Por Javier Torres – gaceta.es

Dice Francis Fukuyama que no se le ha entendido, que su final de la historia no quería decir lo que la mayoría ha interpretado tanto tiempo: la victoria total del capitalismo liberal y la globalización frente al bloque comunista. O sea, la reducción de todo el planeta a un mercado único y globalizado que acabaría con las identidades nacionales, las fronteras y las diferencias culturales. Sí pero no.

En El fin de la historia y el último hombre, Fukuyama sostenía que el colapso de la URSS acababa con el fin de la pugna entre el modelo comunista y el capitalista, pues a partir de entonces la universalización de la democracia liberal occidental sería incontestable como forma definitiva de gobierno. 

Las dos primeras décadas del nuevo siglo, por tanto, dejaron las predicciones del politólogo norteamericano de origen japonés en entredicho

Claro que todo ello saltó por los aires durante los atentados de las torres gemelas de 2001 y la irrupción del factor islam como actor político en el siglo XXI. Después vendría China y más tarde el retorno a las identidades nacionales (Brexit, Trump, Le Pen, Orbán…) en distintos puntos de Occidente. Las dos primeras décadas del nuevo siglo, por tanto, dejaron las predicciones del politólogo norteamericano de origen japonés en entredicho. 

Sin embargo, al final de su célebre libro Fukuyama refuta todo lo expuesto anteriormente. Es decir, juega con dos barajas: si en la primera dibuja un escenario en que la globalización se habría impuesto como un rodillo, en la segunda advierte del retorno de antiguas formas de organización política (identidades nacionales) que desencadenarían “guerras de prestigio”. 

Todo ello ha sucedido al mismo tiempo. Por eso 30 años después de la publicación del conocido ensayo, Fukuyama no se corta arremetiendo contra el neoliberalismo, a cuyos excesos culpa de haber engendrado el populismo. «Mucha gente se quedó al margen del crecimiento económico, mientras que los ricos cada vez ganaban más. Eso creó mucho malestar en la población», dice en una reciente entrevista en El Mundo. Y añade: «A partir de los 80, se identifica como liberalismo a las teorías de Milton Friedman y las políticas de Reagan y Thatcher que impulsan la desregulación y las privatizaciones eliminando las restricciones del capitalismo global. Esto conlleva un aumento de la desigualdad en los países ricos».

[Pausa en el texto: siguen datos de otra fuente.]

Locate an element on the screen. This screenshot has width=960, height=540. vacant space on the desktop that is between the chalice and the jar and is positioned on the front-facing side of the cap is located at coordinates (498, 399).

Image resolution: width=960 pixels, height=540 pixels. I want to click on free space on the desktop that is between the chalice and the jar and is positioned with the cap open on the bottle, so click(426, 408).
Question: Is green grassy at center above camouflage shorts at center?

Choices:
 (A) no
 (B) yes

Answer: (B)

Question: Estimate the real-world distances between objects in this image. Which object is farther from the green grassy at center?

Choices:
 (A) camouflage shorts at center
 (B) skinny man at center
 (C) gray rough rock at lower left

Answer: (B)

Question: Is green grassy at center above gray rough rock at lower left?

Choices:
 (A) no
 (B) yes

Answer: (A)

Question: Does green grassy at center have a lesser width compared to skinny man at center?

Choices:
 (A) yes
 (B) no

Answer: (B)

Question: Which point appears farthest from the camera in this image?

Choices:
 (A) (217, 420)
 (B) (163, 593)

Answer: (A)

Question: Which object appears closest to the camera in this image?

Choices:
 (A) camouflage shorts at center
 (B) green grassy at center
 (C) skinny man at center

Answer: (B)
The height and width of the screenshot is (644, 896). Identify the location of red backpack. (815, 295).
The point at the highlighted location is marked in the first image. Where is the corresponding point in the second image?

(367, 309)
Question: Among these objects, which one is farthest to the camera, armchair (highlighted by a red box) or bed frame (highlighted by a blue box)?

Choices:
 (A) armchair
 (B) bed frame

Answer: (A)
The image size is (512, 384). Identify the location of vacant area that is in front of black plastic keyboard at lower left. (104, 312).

Pero hay más. Porque entre los responsables del desorden global que hoy padecemos aparecen señaladas las grandes empresas tecnológicas que, como aquí advertimos, acumulan más poder (descontrolado) que cualquier estado. «Facebook, Twitter y Google influyen en lo que se puede decir, y eso genera un problema de legitimidad para determinar lo que es un discurso político aceptable o no».

Quizá estas reflexiones de Fukuyama ayuden a entender que no es fruto de la conspiranoia de cuatro chalados en Twitter advertir del grave peligro que supone que las Big Tech pasen por encima de los estados como si nada. Y no sólo es cuestión de dinero, que es casi lo de menos, sino del uso de datos personales y el control del debate público censurando contenidos al margen de las legislaciones nacionales.

Este clima de censura y dominio total sobre la población es asfixiante, aunque la apariencia es de absoluta libertad

Facebook, por ejemplo, tiene más de 2,5 mil millones de usuarios en todo el mundo, es decir, un tercio de la población mundial. Acceso a los gustos, aficiones, creencias religiosas, inclinaciones políticas, profesión, familia, viajes… ¿qué servicio de inteligencia ha tenido alguna vez en la historia esa golosina tan precisa al alcance de un clic?

Un exejecutivo de la compañía de Zuckerberg dice lo que en boca de otros es ridiculizado a diario al grito de conspiranoico. «Hay unas 150 personas que dirigen el mundo. Controlan la mayoría de los activos importantes, controlan los flujos de dinero. Y estos no son los empresarios tecnológicos, ahora van a ser desplazados durante los próximos cinco a diez años por las personas que están realmente detrás moviendo los hilos. Y cuando miras detrás de la cortina y ves cómo funciona este mundo, te das cuenta de que está injustamente preparado para ellos». No es un troll ni un bot ruso, sino Chamath Palihapitiya, que así lo denunció en la Universidad de Stanford el 10 de noviembre de 2017.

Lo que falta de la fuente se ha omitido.